The study also explores why LLMs do not acquire core knowledge despite their ability to process vast amounts of data. The researchers propose three key reasons: (1) AI lacks hardwired domain-specific faculties that humans are born with, (2) fundamental knowledge is "buried too deeply" within AI models, making it difficult for them to extract and apply core concepts, and (3) AI learning is "groundless," meaning that it does not follow a structured developmental trajectory similar to human learning.

Towards a new approach: Growing AI like a child

To bridge the gap between AI and human cognitive development, the researchers propose a novel approach: training AI models like a child grows and learns. This involves designing a structured learning process that mimics how humans acquire foundational knowledge before developing complex skills. The study outlines two key strategies to achieve this goal: cognitive prototyping and synthetic data generation using physical simulations.

Cognitive prototyping involves systematically exposing AI models to learning environments modeled after classic developmental psychology experiments. For example, tasks such as the "three-mountain task" used to test children’s ability to understand different perspectives can be adapted to AI training. By integrating AI models into controlled environments that replicate human learning conditions, researchers can ensure that AI acquires core knowledge in a structured manner.

Additionally, synthetic data generation through physics-based simulations allows AI to engage with representations of real-world environments. By using engines like Mujoco or Genesis, researchers can create virtual spaces where AI learns fundamental cognitive principles through simulated experiences, much like how a child learns through interaction with the physical world.

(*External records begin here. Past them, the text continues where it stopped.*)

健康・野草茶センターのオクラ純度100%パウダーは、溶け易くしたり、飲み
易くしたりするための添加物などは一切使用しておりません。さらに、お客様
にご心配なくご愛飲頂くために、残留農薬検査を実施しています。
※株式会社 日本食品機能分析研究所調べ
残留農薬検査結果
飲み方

This approach challenges the prevailing assumption that scaling alone is sufficient to achieve human-like intelligence. Instead, it advocates for a developmental pathway where AI models acquire knowledge progressively, ensuring that higher-level reasoning is built upon a solid cognitive foundation. The researchers argue that by adopting this methodology, AI can achieve greater robustness, improved adaptability, and more reliable decision-making in real-world applications.

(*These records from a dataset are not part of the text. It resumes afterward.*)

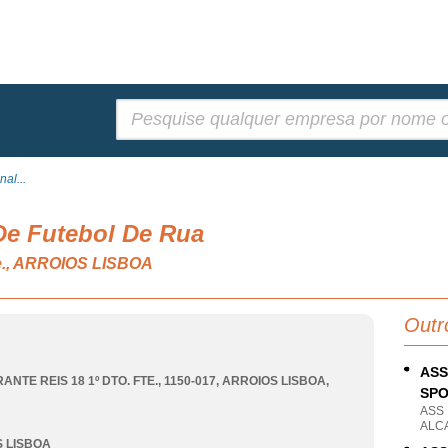
Pesquisar:
al...
De Futebol De Rua
n.e., ARROIOS LISBOA
Outr
ASS
ANTE REIS 18 1º DTO. FTE., 1150-017
,
ARROIOS LISBOA
,
SP
ASS
ALC
 LISBOA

Conclusion: Rethinking AI’s path to intelligence

The study by Luo, Li, and Deng presents a compelling case for a paradigm shift in AI development. Instead of focusing solely on increasing data and computational power, the next generation of AI models should be designed to learn like humans - through structured experiences that build foundational knowledge before advancing to complex reasoning.

By integrating core knowledge into AI through cognitive prototyping and synthetic data generation, researchers can address key weaknesses in current models and pave the way for more resilient and adaptable AI systems. This approach not only enhances AI’s ability to generalize knowledge but also opens new possibilities for aligning machine intelligence with human cognitive processes.

As AI continues to evolve, the question is no longer just about making machines smarter, but about making them learn in a way that reflects human intelligence. Growing AI like a child may be the key to unlocking the next frontier in artificial intelligence, ensuring that machines develop understanding, adaptability, and true problem-solving capabilities.